** DIRECTIONS FOR THIS TASK **
In the listing beneath this line, copy exactly the lines starting with the one containing "Less fear of" and going on through the one containing "routines. Other people".

** EXTRACTED DATA **
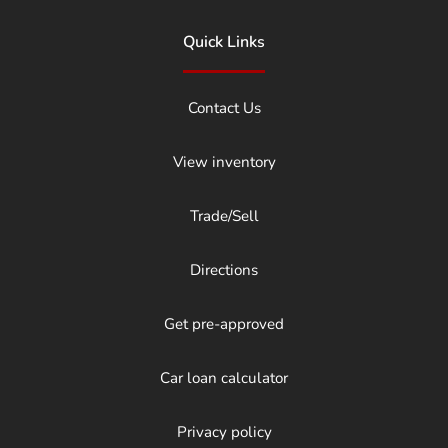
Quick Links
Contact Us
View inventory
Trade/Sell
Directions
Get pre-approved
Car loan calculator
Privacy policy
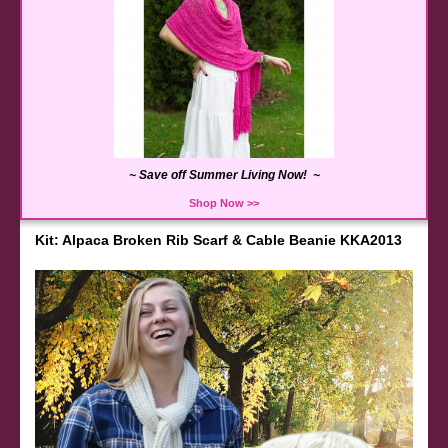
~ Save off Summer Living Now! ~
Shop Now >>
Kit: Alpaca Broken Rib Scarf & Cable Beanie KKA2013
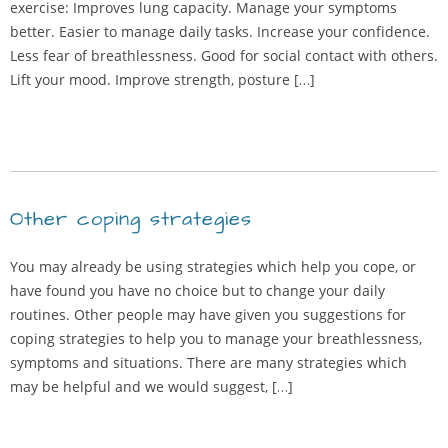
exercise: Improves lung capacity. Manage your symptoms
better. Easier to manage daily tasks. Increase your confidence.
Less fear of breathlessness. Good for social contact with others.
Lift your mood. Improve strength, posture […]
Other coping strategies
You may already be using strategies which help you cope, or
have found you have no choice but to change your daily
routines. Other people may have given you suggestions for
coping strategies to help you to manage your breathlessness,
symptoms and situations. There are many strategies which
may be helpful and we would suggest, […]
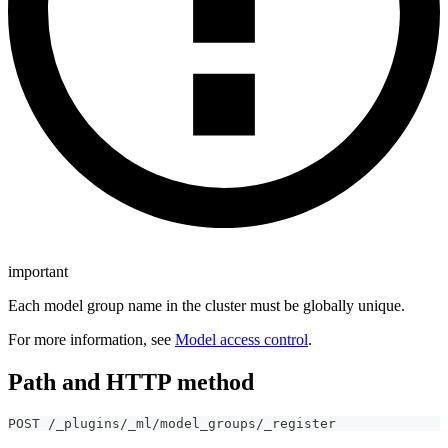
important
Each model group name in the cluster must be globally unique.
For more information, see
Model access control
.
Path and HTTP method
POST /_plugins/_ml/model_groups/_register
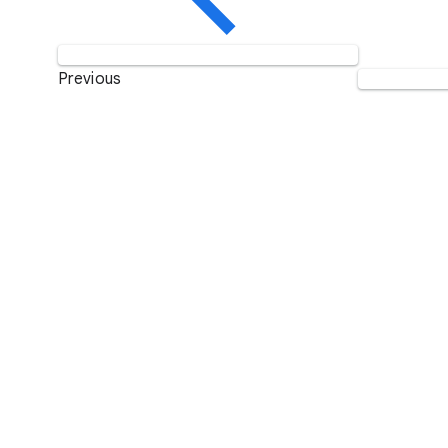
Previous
* * *
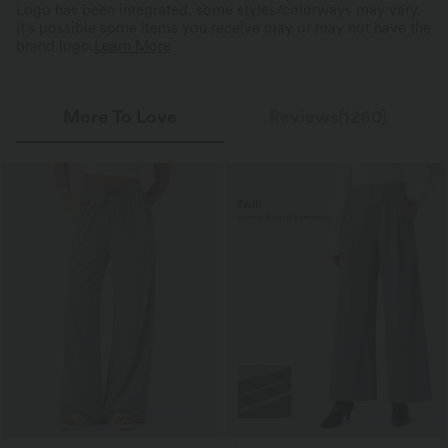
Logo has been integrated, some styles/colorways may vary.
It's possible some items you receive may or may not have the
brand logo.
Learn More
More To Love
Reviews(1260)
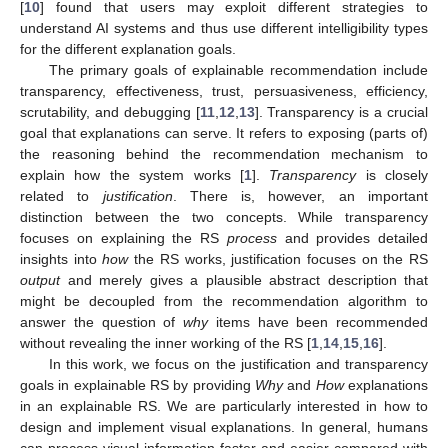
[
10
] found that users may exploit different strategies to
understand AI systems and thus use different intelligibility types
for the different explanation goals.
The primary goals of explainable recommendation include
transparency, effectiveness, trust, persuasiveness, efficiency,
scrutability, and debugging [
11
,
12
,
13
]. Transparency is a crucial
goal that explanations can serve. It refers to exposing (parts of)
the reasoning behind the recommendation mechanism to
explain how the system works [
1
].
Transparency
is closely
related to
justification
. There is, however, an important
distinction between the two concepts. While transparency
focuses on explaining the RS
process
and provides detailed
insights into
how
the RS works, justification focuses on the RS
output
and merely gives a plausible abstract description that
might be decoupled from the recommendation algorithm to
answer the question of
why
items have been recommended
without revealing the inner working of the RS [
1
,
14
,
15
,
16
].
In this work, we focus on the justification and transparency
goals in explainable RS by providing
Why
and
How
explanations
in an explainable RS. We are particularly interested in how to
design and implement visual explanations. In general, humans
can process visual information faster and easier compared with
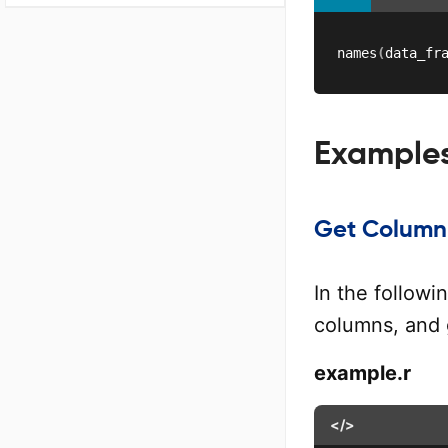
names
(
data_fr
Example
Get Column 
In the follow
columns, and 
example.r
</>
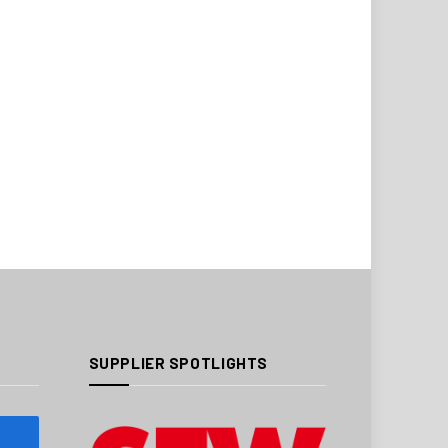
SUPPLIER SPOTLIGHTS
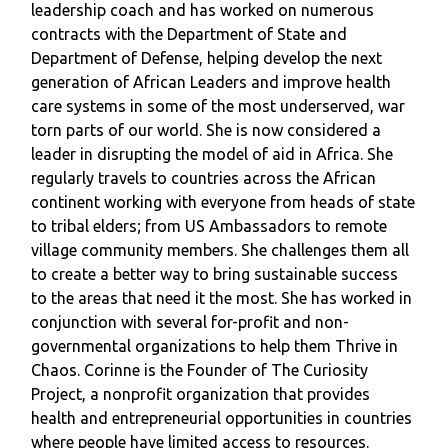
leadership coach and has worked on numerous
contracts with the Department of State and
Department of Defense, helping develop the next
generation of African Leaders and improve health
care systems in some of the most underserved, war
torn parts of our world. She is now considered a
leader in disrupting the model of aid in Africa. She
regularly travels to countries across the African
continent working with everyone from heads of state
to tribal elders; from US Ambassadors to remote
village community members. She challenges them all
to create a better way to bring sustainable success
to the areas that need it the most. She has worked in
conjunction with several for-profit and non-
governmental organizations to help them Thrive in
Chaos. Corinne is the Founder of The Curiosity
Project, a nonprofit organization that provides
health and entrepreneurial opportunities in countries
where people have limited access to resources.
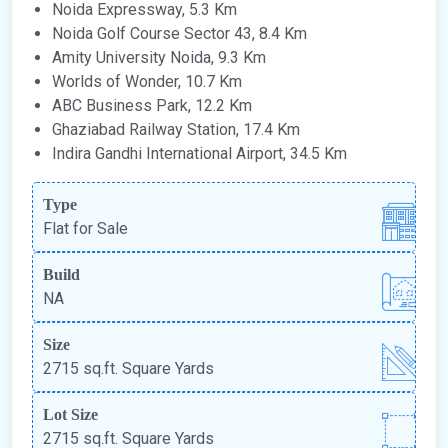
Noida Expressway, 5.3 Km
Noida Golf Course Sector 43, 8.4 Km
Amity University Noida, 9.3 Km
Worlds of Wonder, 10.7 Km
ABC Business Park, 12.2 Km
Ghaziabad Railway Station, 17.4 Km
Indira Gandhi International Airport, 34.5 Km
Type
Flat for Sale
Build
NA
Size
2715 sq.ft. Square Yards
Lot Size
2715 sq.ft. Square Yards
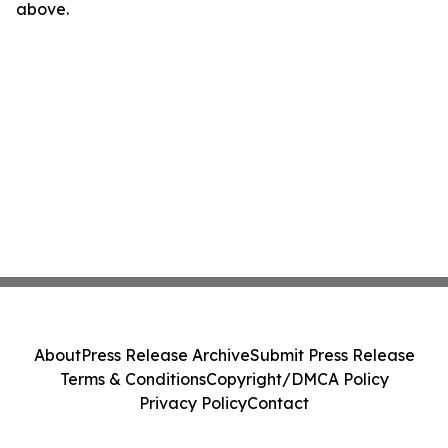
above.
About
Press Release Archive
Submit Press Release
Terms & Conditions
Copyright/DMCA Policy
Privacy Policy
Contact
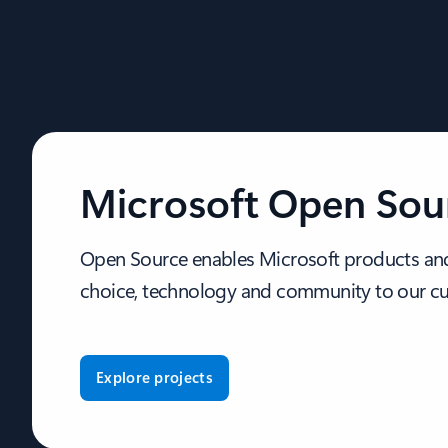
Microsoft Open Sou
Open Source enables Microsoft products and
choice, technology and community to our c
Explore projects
---
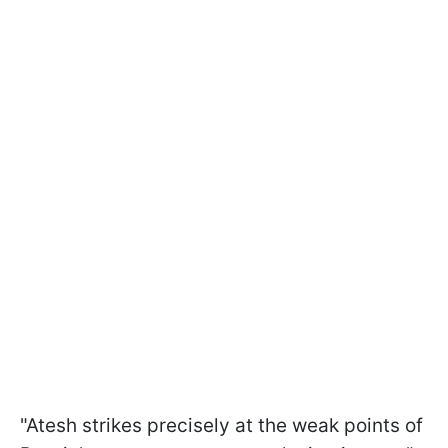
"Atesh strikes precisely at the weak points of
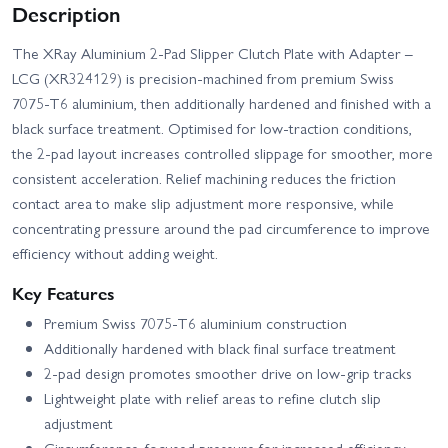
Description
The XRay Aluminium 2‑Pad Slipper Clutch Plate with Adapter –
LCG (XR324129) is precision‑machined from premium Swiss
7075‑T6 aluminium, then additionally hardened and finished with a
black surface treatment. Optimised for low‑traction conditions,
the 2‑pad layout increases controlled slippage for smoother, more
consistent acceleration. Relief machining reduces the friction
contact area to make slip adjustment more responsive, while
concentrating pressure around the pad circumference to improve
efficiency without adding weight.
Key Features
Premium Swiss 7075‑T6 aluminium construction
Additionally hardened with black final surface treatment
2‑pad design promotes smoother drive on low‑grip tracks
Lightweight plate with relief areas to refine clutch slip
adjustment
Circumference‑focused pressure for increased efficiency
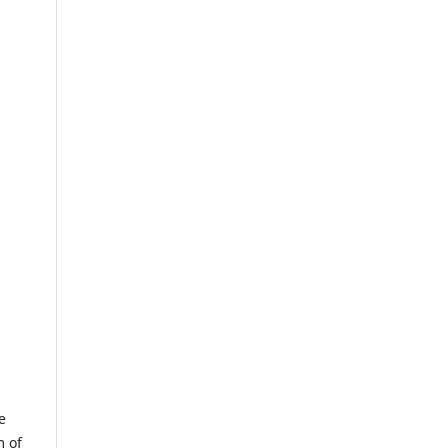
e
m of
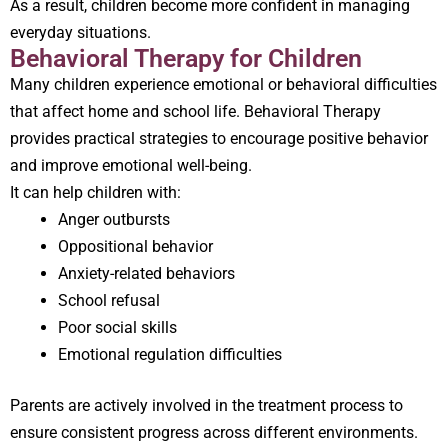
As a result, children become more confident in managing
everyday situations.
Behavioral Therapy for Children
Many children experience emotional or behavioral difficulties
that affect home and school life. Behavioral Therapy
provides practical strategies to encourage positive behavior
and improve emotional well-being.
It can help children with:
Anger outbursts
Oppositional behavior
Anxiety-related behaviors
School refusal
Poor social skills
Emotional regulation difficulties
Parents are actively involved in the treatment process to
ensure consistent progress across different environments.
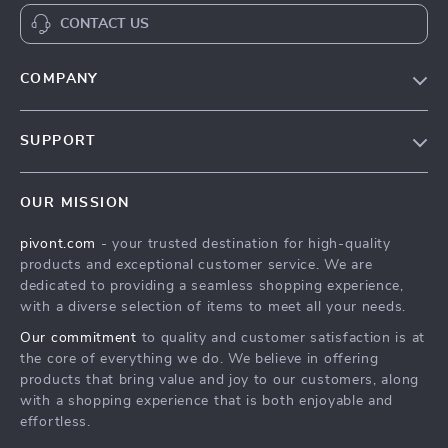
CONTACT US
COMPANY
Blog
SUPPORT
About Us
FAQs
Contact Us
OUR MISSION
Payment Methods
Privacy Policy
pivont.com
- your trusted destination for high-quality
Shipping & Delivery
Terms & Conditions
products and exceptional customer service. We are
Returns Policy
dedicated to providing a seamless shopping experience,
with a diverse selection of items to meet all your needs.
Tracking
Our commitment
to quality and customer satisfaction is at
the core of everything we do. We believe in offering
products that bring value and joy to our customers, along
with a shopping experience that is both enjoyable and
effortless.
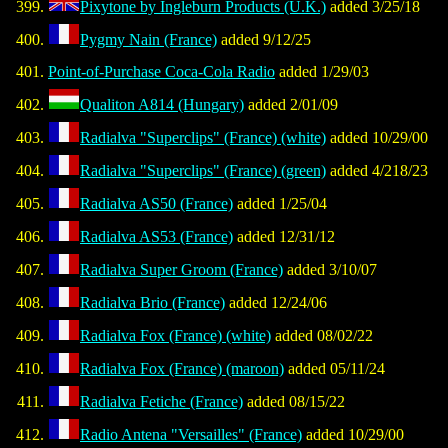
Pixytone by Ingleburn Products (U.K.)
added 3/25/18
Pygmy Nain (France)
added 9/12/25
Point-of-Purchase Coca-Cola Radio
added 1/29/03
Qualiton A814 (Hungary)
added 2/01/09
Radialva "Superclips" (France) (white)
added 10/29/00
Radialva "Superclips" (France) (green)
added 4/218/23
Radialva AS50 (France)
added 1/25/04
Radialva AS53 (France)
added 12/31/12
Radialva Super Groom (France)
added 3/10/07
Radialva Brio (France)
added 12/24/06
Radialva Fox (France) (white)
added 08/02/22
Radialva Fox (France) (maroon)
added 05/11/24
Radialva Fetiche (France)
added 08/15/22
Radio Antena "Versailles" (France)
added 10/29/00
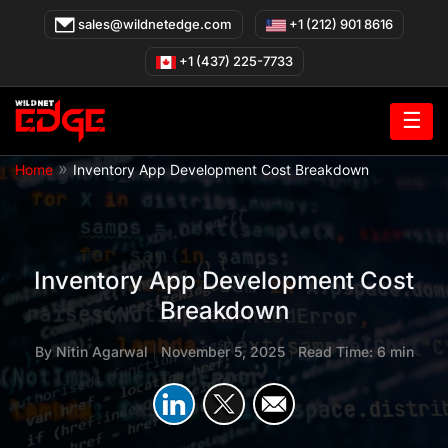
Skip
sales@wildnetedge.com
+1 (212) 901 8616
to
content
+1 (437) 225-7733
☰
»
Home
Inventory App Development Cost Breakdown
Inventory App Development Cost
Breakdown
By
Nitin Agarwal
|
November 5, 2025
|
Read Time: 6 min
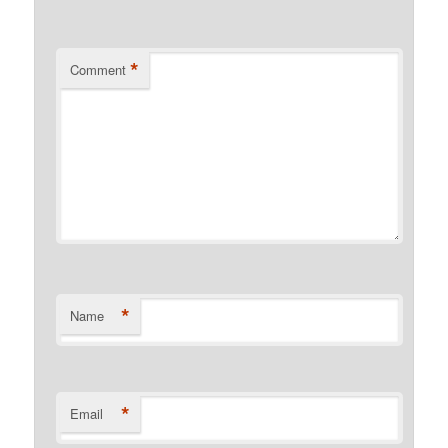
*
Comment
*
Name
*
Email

** RESULT OF THIS EXERCISE **
Less fear of breathlessness. Good for social contact with others.
Lift your mood. Improve strength, posture […]
Other coping strategies
You may already be using strategies which help you cope, or
have found you have no choice but to change your daily
routines. Other people may have given you suggestions for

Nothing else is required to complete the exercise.